Got goodyear asy 3s on the front and avon's on the back and I've noticed the goodyears in certain lights are looking brownish/dull bronze??

I use autoglym spray on tyre shine stuff and had it down to that making them discoloured but the avon's get a nice black shine to them and the goodyears need a couple of going overs to get them black.

So is it just the different tyre brands or is it the autoglym?


----------



## Hoggy (May 8, 2002)

Hi, I use Meguairs Endurance Gel. Different tyre brands look the same colour on mine.
Hoggy.


----------



## mickee92 (Mar 2, 2016)

Hoggy said:


> Hi, I use Meguairs Endurance Gel. Different tyre brands look the same colour on mine.
> Hoggy.


Hmm I'll stop using the autoglym stuff.

Bought some of that Meguiars gel and it has came out decent... a bit hard to apply but I did use just a microfibre cloth and could do with the tyre dressing applicator.


----------



## falconmick (Mar 12, 2018)

I also use Meguiars tyre gel and one of their sponge applicator pads, same pad 4 years. I also use a rubber glove to prevent blackened gel staining fingers.

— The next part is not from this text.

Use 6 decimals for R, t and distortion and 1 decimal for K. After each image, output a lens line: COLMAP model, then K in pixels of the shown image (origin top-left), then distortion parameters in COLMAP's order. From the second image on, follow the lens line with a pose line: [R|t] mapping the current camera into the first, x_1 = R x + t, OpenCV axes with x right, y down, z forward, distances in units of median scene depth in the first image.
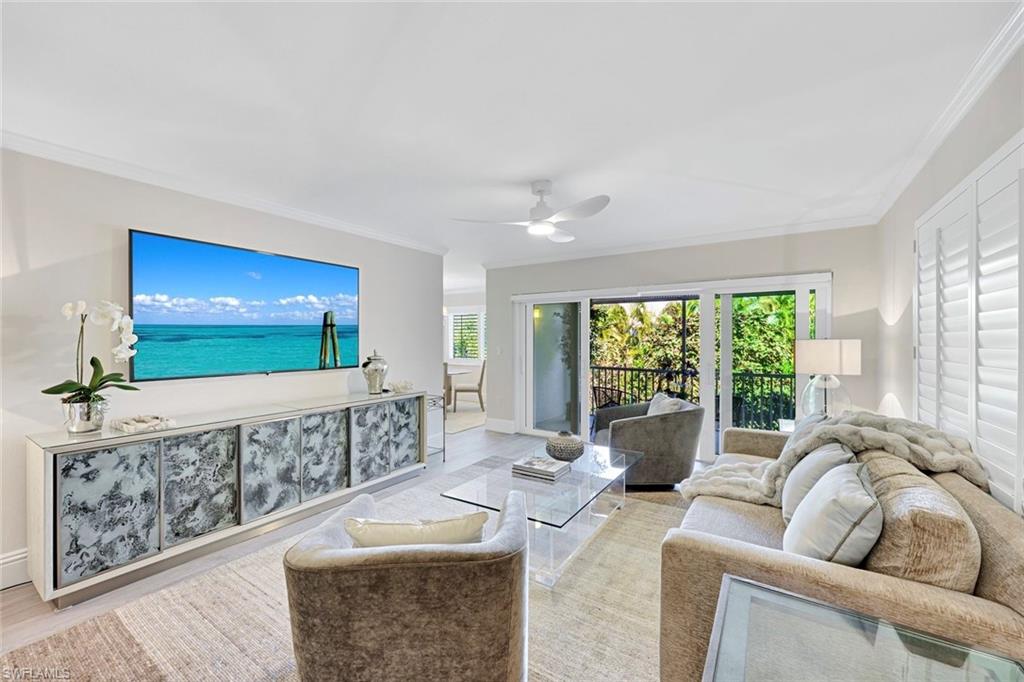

Sent from my iPhone using Tapatalk Pro


----------



## YELLOW_TT (Feb 25, 2004)

Another vote for Meguiars just make sure you remove the excess with a cloth as it is bad for spin of if not


----------



## WaynoTTV6 (Apr 9, 2015)

I've used Megs Tyre Gel. Found it slung quite a bit, so swapped it for CarPro Perl mixed up to my preferred dilution. Keeps tyres nice and black & no sling.


----------



## YELLOW_TT (Feb 25, 2004)

WaynoRS said:


> I've used Megs Tyre Gel. Found it slung quite a bit, so swapped it for CarPro Perl mixed up to my preferred dilution. Keeps tyres nice and black & no sling.

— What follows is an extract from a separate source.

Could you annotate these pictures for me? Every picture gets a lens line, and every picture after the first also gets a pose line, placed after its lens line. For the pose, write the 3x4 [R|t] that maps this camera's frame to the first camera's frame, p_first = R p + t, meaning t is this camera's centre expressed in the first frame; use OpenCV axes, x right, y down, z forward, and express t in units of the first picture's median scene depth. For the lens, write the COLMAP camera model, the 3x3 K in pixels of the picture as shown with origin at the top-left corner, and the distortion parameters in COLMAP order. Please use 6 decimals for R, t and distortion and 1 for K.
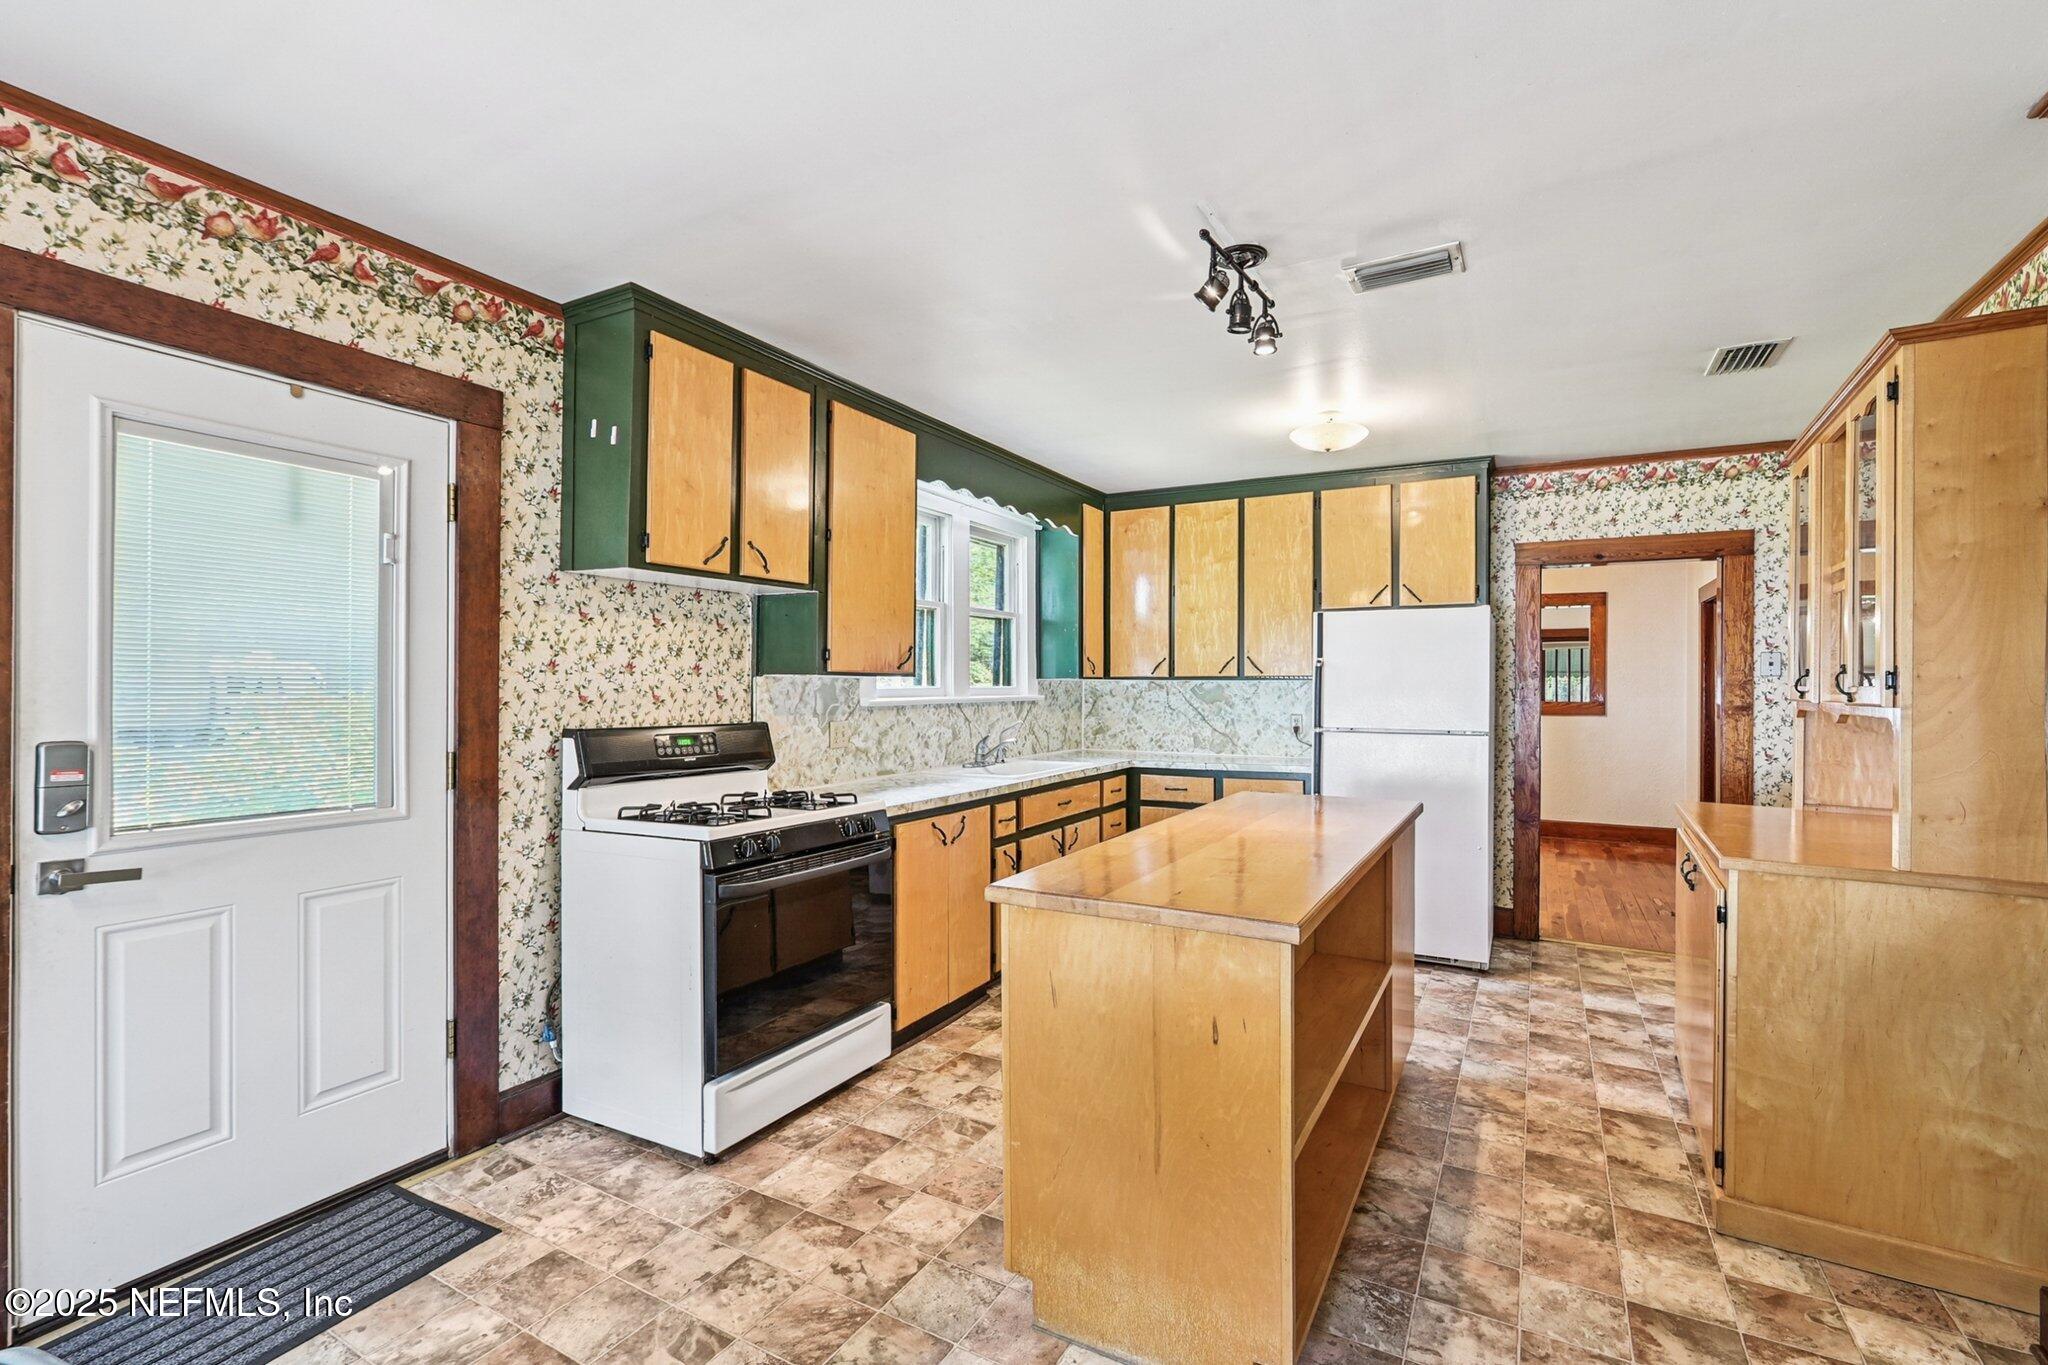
lens RADIAL K [[899.4, 0, 1024.0], [0, 899.4, 682.5], [0, 0, 1]] dist [0.010645, 0.000152]
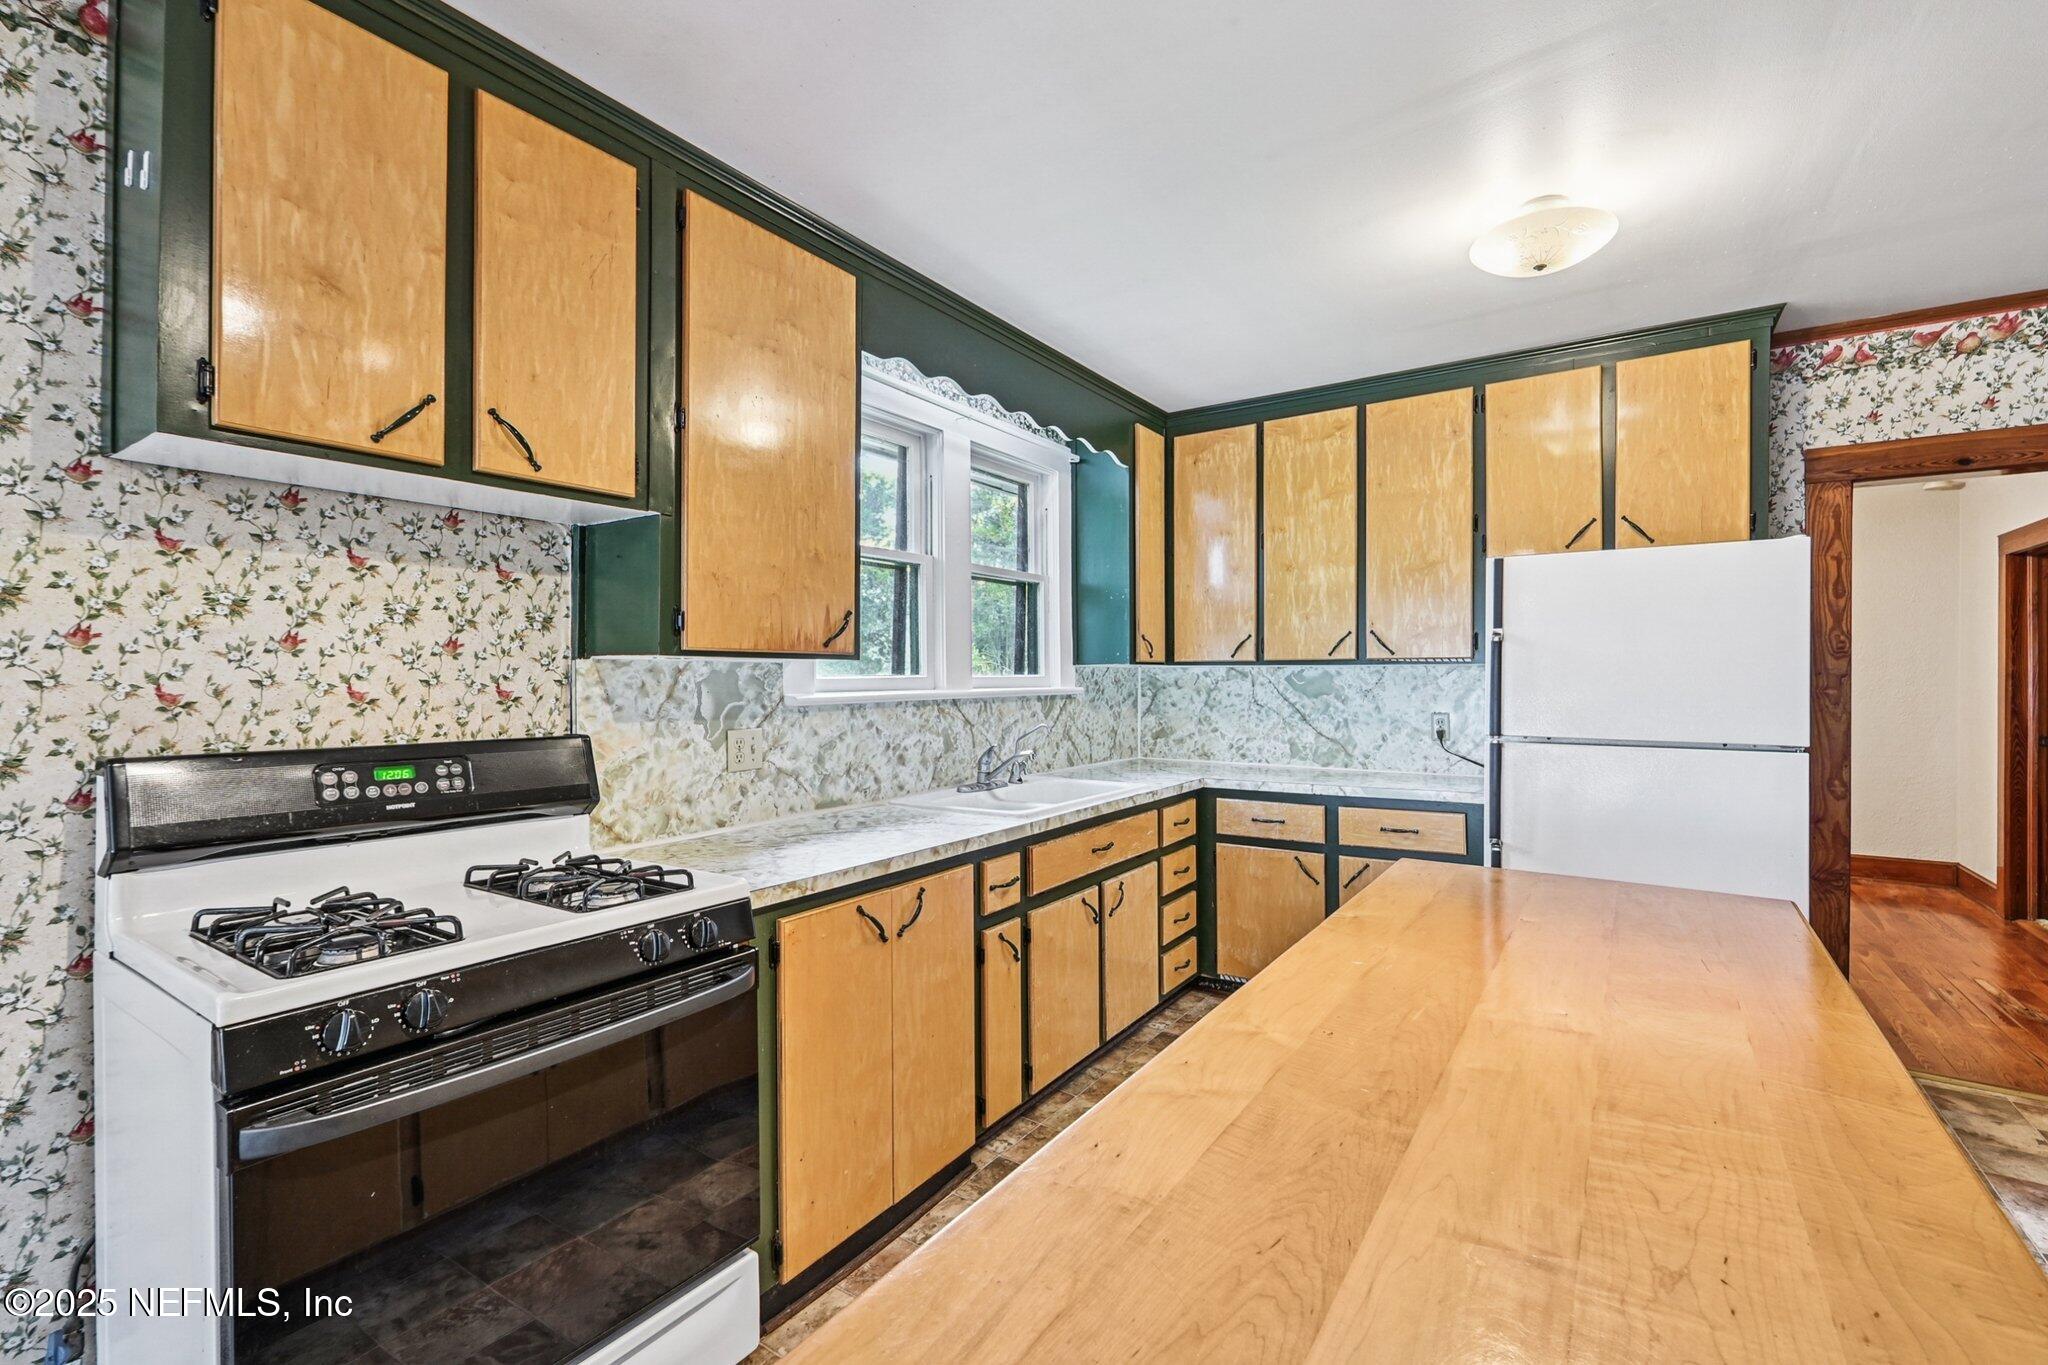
lens RADIAL K [[899.4, 0, 1024.0], [0, 899.4, 682.5], [0, 0, 1]] dist [0.010645, 0.000152]
pose [[0.996796, -0.004271, -0.079876, 0.039484], [0.005092, 0.999936, 0.010078, 0.003350], [0.079828, -0.010452, 0.996754, 0.315176]]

Yep it will spin off but as if you wipe off the excess it's fine no spin off


----------



## phazer (Apr 2, 2018)

Just to add to the advice above, make sure you clean the tyres thoroughly with APC before switching to a new dressing (that'll take off a lot of the brown/bronze colouration anyway).


----------



## mickee92 (Mar 2, 2016)

phazer said:


> Just to add to the advice above, make sure you clean the tyres thoroughly with APC before switching to a new dressing (that'll take off a lot of the brown/bronze colouration anyway).


Aye I've been spooking at a few youtube vids on "detailing" and he gives the tyre a good scrub and degrease before applying the dressing.


----------



## Disrupto64 (11 mo ago)

I know it's late, but thought I would post here. On my last car it has PS3's all round. Fronts changed andrears put on the front. The 2 front tyres did start to 'bloom' quite bad. No matter how much I cleaned them, they still bloomed. Until it naturally stops I presume. 

The best bet against them is a product as above that covers the tree up, but ultimately you need to wait for the process to stop. But luckily it doesn't have to stop you from having slick tyres.


----------